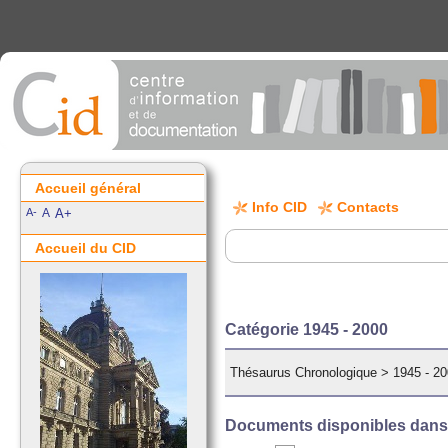
Accueil général
Info CID
Contacts
A-
A
A+
Accueil du CID
Catégorie 1945 - 2000
Thésaurus Chronologique
>
1945 - 2
Documents disponibles dans c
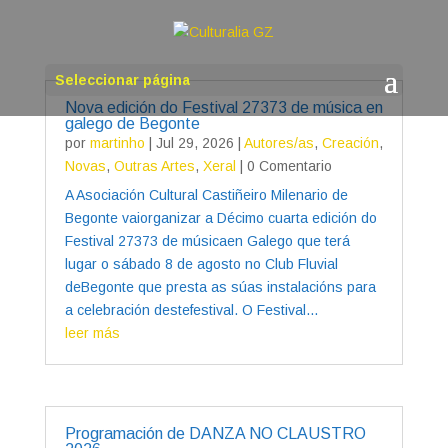
Seleccionar página
Nova edición do Festival 27373 de música en
galego de Begonte
por
martinho
|
Jul 29, 2026
|
Autores/as
,
Creación
,
Novas
,
Outras Artes
,
Xeral
| 0 Comentario
A Asociación Cultural Castiñeiro Milenario de
Begonte vaiorganizar a Décimo cuarta edición do
Festival 27373 de músicaen Galego que terá
lugar o sábado 8 de agosto no Club Fluvial
deBegonte que presta as súas instalacións para
a celebración destefestival. O Festival...
leer más
Programación de DANZA NO CLAUSTRO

§ **Work instructions**:
State how many lines above contain the word "edición", and nothing more.

§ **Result of the exercise**:
2